:: SOURCE DOCUMENT ::

What is my purpose? It’s a question often asked at times of personal or professional change. For those with a calling or vocation – teachers, doctors, therapists, the police and emergency responders, the answer might simply be, ‘to teach, heal, care or help’. But when we lose our sense of purpose, we become disconnected and lose a part of our self. This is often precisely the moment in a client’s life when we meet them for the first time.
Zoe Davenport leads a national police psychological health surveillance programme and writes this issue’s lead article on working with the police. She describes the force as ‘the punchbags of society’, and her article makes for sobering reading: ‘I have worked with police officers who have been stabbed or shot, run over, or had their jaw or limbs broken; and most horrifically, set on fire.’ Little wonder that Zoe argues for a properly funded national standard of clinical support for the police – which begs the question, why isn’t it already in place?
The answer, unlikely to surprise anyone working with the public sector, appears to lie in chronic underfunding and a lack of staff and resources. This makes tough work even tougher and it lowers morale. Not only are police officers retiring earlier because they are no longer able to endure a 30-year career physically or mentally, but the OH staff who support them are in short supply, and few ‘helpers’ are drawn to work in a staff service so starved of investment.
It got me thinking about the wounds inflicted on employees, who become fodder for political distraction or expediency – from the GPs being told to ‘stop hiding’ by Sajid Javid, the Health Secretary, to the teachers accused of being idle during lockdown. In ‘My workplace’, I talk to Naomi Ward, a former English teacher, who coaches educators across the world to rediscover their sense of purpose. I was touched to learn how Naomi offers her love of language and metaphor to help those who can’t put words to what they have lost: ‘When we can’t find the words to express something that we are longing for, we find that the poets have already said it.’ This, Naomi says, helps us to transcend the fear that we are alone – the connection reassures us and it gives us courage.
In ‘When “old Mark” meets “new Mark”’, Anupama Garg explains that she was unable to find a single case study written by a workplace counsellor on their work with an employee experiencing long COVID. This gave her a sense of purpose to write one. And finally, if you or your clients need reacquainting with your sense of purpose, I hope you’ll read my interview with Eloise Skinner about her new book, The Purpose Handbook.

:::

REQUIREMENT A: Repeat the part of the editorial starting at "Zoe Davenport leads" and ending at "already in place?".
REQUIREMENT B:
Answer these questions from the editorial:
(i) What does Zoe Davenport lead?
(ii) What was Naomi Ward's former job?
(iii) What is the title of Eloise Skinner's new book?
REQUIREMENT C:
Say whether each statement agrees with the editorial, quoting the words that decide it:
(i) Anupama Garg found several case studies by workplace counselors on employees with long COVID.
(ii) Zoe Davenport calls the police "the punchbags of society."
(iii) Sajid Javid told teachers to "stop hiding."

:: DATA SECTION ::

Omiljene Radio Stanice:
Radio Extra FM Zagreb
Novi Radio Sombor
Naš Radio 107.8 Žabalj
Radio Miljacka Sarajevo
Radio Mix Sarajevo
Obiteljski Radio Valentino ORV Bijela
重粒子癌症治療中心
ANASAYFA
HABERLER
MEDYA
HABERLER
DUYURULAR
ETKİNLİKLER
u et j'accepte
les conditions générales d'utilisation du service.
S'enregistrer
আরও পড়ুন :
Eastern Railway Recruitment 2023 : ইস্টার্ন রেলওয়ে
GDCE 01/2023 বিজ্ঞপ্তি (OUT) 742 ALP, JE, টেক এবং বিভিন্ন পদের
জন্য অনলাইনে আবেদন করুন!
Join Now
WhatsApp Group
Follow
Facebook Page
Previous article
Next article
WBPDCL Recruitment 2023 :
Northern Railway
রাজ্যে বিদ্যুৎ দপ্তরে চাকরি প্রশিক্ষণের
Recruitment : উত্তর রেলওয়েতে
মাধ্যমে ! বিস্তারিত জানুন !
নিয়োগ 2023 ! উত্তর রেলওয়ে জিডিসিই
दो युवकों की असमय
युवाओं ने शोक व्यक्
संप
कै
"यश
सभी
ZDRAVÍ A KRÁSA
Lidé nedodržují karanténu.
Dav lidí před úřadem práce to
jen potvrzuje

:::
:: DATA SECTION ::

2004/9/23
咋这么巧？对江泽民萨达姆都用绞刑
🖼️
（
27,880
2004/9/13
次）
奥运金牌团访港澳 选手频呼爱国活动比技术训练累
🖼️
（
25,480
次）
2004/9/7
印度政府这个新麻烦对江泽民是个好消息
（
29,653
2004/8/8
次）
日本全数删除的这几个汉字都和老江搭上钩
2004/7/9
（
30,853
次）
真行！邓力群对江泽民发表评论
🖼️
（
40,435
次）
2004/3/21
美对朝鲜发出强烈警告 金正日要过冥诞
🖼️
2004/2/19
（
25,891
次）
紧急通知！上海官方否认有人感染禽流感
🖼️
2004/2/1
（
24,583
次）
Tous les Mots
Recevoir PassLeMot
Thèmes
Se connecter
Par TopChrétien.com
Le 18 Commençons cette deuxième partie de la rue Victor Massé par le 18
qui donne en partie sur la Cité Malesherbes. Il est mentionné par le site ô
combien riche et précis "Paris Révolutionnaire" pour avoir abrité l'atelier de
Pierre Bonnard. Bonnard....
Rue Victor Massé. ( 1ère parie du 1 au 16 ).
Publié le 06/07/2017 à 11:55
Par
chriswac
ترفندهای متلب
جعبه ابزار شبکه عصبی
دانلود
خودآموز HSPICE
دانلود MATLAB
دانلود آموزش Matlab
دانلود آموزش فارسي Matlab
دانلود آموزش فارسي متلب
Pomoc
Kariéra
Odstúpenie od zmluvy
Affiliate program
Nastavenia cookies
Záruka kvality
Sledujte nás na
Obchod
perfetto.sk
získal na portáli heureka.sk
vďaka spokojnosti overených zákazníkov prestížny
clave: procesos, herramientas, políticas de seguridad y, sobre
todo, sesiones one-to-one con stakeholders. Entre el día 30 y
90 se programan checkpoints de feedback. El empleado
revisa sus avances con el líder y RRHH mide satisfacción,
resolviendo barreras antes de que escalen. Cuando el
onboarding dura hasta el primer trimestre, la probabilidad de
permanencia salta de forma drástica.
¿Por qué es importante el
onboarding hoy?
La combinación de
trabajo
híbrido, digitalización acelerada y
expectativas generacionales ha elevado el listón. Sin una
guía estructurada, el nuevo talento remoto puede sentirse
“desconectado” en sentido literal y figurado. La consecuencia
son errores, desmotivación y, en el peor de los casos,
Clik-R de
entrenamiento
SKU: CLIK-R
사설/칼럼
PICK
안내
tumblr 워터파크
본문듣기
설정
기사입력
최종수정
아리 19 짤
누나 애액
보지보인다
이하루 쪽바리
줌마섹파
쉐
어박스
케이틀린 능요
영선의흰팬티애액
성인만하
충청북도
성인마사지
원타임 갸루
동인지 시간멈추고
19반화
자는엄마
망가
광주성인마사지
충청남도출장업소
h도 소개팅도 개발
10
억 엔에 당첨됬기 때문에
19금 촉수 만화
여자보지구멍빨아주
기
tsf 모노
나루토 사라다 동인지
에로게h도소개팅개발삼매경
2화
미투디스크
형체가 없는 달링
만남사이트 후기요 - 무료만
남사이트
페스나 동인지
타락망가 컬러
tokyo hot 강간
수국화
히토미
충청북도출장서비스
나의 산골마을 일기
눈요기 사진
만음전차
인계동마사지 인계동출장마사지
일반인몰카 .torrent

:::

WRITTEN SOLUTION A:
Zoe Davenport leads a national police psychological health surveillance programme and writes this issue’s lead article on working with the police. She describes the force as ‘the punchbags of society’, and her article makes for sobering reading: ‘I have worked with police officers who have been stabbed or shot, run over, or had their jaw or limbs broken; and most horrifically, set on fire.’ Little wonder that Zoe argues for a properly funded national standard of clinical support for the police – which begs the question, why isn’t it already in place?

WRITTEN SOLUTION B:
(i) A national police psychological health surveillance programme.
(ii) English teacher.
(iii) The Purpose Handbook.

WRITTEN SOLUTION C:
(i) No: "she was unable to find a single case study written by a workplace counsellor on their work with an employee experiencing long COVID"
(ii) Yes: "She describes the force as ‘the punchbags of society’"
(iii) No: "the GPs being told to ‘stop hiding’ by Sajid Javid"